オープンソースの深層学習フレームワーク Chainer アマゾン ウェブ サービスが公式にサポート

Tag

Shingo Omura

Engineer

深層学習フレームワークの Chainer は、アマゾン ウェブ サービス(AWS) の協力により、多数の AWS アプリケーションで利用できるようになりました。Chainerは、ニューラルネットワークを簡単に扱える Pythonのフレームワークですが、AWSと組み合わせる事で、マルチ GPU やマルチサーバーにおける Chainer の並外れたスケーリング能力を最大限活用できます。Chainer の非常に優れたスケーリング能力については、ImageNet-1K を利用した ResNet50 の学習を、それまで最速とされた Facebook の記録より4倍速い15分で完了した事により実証済みです。

Chainer のマルチ GPU とマルチサーバーのスケーリングにより、必要時に必要量の計算資源を提供するというクラウドの利点を有効活用できます。Chainer の比類なき並列計算能力と AWS のオンデマンド型クラウド資源を併用すれば、費用を最小限に抑えながら、ハードウェアの制約がある環境下と比べて、非常に短時間で複雑な深層学習モデルの学習が可能になります。

Chainer は、AWS 深層学習 AMI(AMI)ですでに利用可能となっていますが、Chainerが最新の CloudFormation スクリプトをリリースした事により、一度に複数のChainer AMIを容易にデプロイできるようになりました。また、ChainerはAWS上で32 GPUまでのスケーリング効率95%を達成する事を確認済みで、これはニューラルネットワークの学習を最大30倍高速化できる事を意味します。

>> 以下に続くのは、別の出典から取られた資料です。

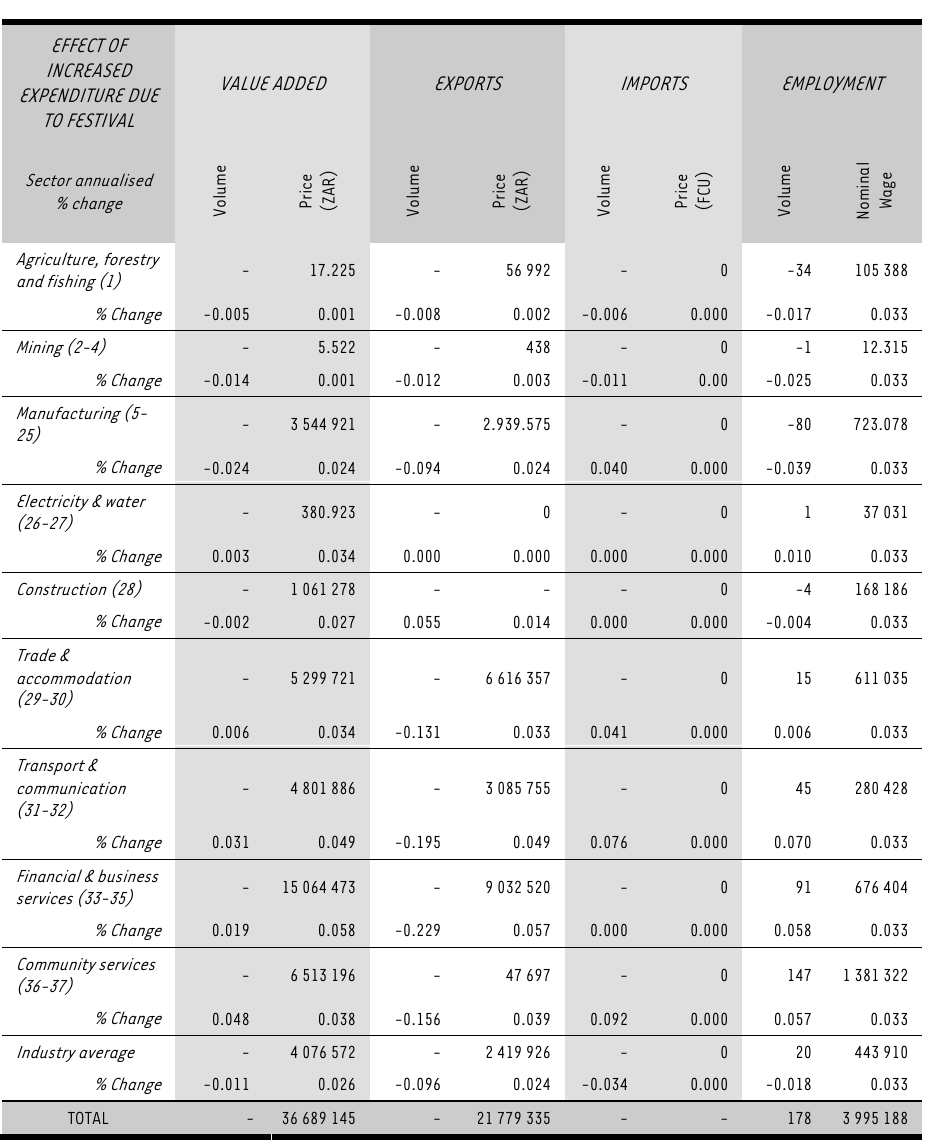
TABLE 10: Aggregate sectoral level impacts (structural effects for the regional model only) –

データの前処理やハイパーパラメータの調整、ならびにニューラルネットワークのデプロイといった作業の簡素化を目的として、Chainer は Amazon SageMaker でもサポートされるようになりました。Amazon SageMaker は、開発者やデータサイエンティストが、機械学習モデルをあらゆる規模で、迅速かつ簡単に構築、トレーニング、デプロイできるようにする完全マネージド型プラットフォームです。SageMaker で Chainer を使用すれば、SageMaker が持つデプロイ上の利点に加え、並列化により速度が向上します。

上記に加えて、Chainer は AWS Greengrass でもサポートされるようになりました。AWS Greengrass は、接続されたデバイスでローカルのコンピューティング、メッセージング、データキャッシュ、同期、ML 推論機能を安全な方法で実行できるようにするソフトウェアです。Amazon SageMaker と組み合わせる事で、SageMaker でのモデル学習時や、AWS Greengrass でIoTデバイスへ直接デプロイする際に、Chainer の利便性とスピードを活用できます。

Chainer チームは AWS による今回のリリースを大変うれしく思うと同時に、進化し続ける深層学習技術のさらなる発展に貢献する事を目指します。